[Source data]
____

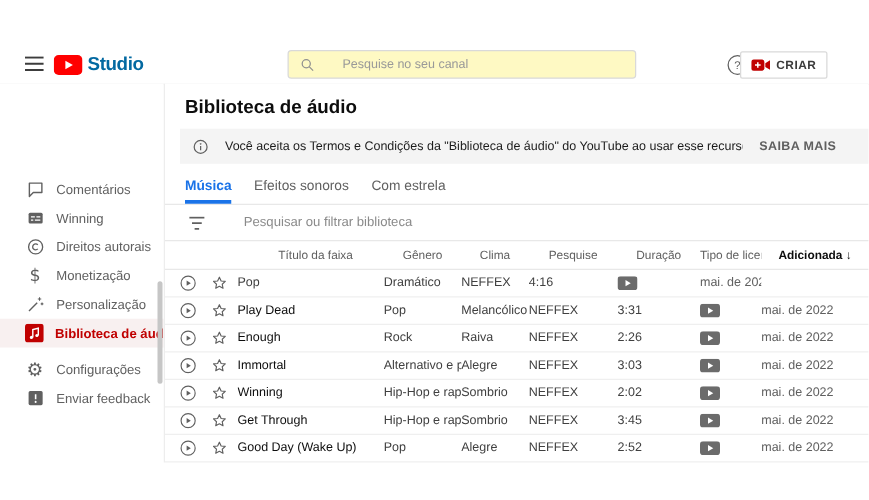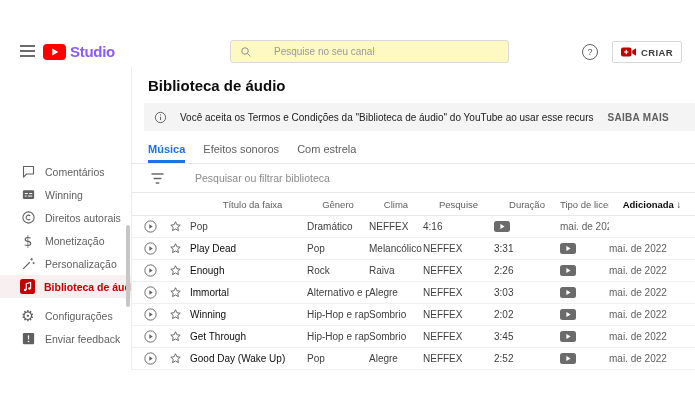--- a/index.html
+++ b/index.html
@@ -4,34 +4,34 @@
 <style>
   html,body{margin:0;padding:0;background:#fff;}
   .app{position:relative;width:695px;height:400px;background:#fff;overflow:hidden;
        font-family:"Liberation Sans",sans-serif;color:#0d0d0d;}
 
   
   .topbar{position:absolute;left:0;top:0;width:695px;height:67px;background:#fff;
           border-bottom:1px solid #e8e8e8;}
   .hamburger{position:absolute;left:20px;top:45px;cursor:pointer;line-height:0;}
   .yt-logo{position:absolute;left:43px;top:44px;line-height:0;cursor:pointer;}
-  .brand{position:absolute;left:70px;top:43px;font-size:15px;font-weight:700;letter-spacing:-0.3px;color:#8b5cf6;}
+  .brand{position:absolute;left:70px;top:43px;font-size:15px;font-weight:700;letter-spacing:-0.3px;color:#0369a1;}
   .searchbox{position:absolute;left:230px;top:40px;width:268px;height:21px;border:1px solid #d9d9d9;
              border-radius:3px;display:flex;align-items:center;padding-left:9px;gap:20px;background:#fef9c3;}
   .searchbox input{border:none;outline:none;flex:1;font-size:10px;font-family:"Liberation Sans",sans-serif;color:#333;background:transparent;}
   .searchbox input::placeholder{color:#999;}
   .help{position:absolute;left:582px;top:44px;width:14px;height:14px;border:1.3px solid #606060;border-radius:50%;
         display:flex;align-items:center;justify-content:center;font-size:9px;color:#606060;cursor:pointer;}
-  .create-btn{position:absolute;left:612px;top:41px;height:20px;padding:0 8px;border:1px solid #d9d9d9;border-radius:2px;
+  .create-btn{position:absolute;left:592px;top:41px;height:20px;padding:0 8px;border:1px solid #d9d9d9;border-radius:2px;
         display:flex;align-items:center;gap:5px;background:#fff;cursor:pointer;}
   .create-btn .lbl{font-size:9.5px;font-weight:700;letter-spacing:.4px;color:#3c3c3c;}
 
   
   .sidebar{position:absolute;left:0;top:67px;width:131px;height:333px;background:#fff;}
-  .side-items{margin-top:93px;}
+  .side-items{margin-top:73px;}
   .side-item{height:23px;display:flex;align-items:center;padding-left:20px;gap:9px;cursor:pointer;}
   .side-item.spaced{margin-top:6px;}
   .side-icon{width:16px;height:16px;display:flex;align-items:center;justify-content:center;color:#606060;line-height:0;}
   .side-icon .uni{font-size:14px;line-height:16px;color:#606060;font-family:"DejaVu Sans",sans-serif;}
   .side-label{font-size:10.5px;color:#606060;white-space:nowrap;}
   .side-item.sel{background:#f8f0f0;}
   .side-item.sel .side-label{color:#c00000;font-weight:700;}
   .scroll-thumb{position:absolute;right:1px;top:158px;width:4px;height:82px;background:#c6c6c6;border-radius:2px;}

____

## JOB ITEM
From the entries above, extract every line where the word "family" appears.

## FINISHED TASK
        font-family:"Liberation Sans",sans-serif;color:#0d0d0d;}
   .searchbox input{border:none;outline:none;flex:1;font-size:10px;font-family:"Liberation Sans",sans-serif;color:#333;background:transparent;}
   .side-icon .uni{font-size:14px;line-height:16px;color:#606060;font-family:"DejaVu Sans",sans-serif;}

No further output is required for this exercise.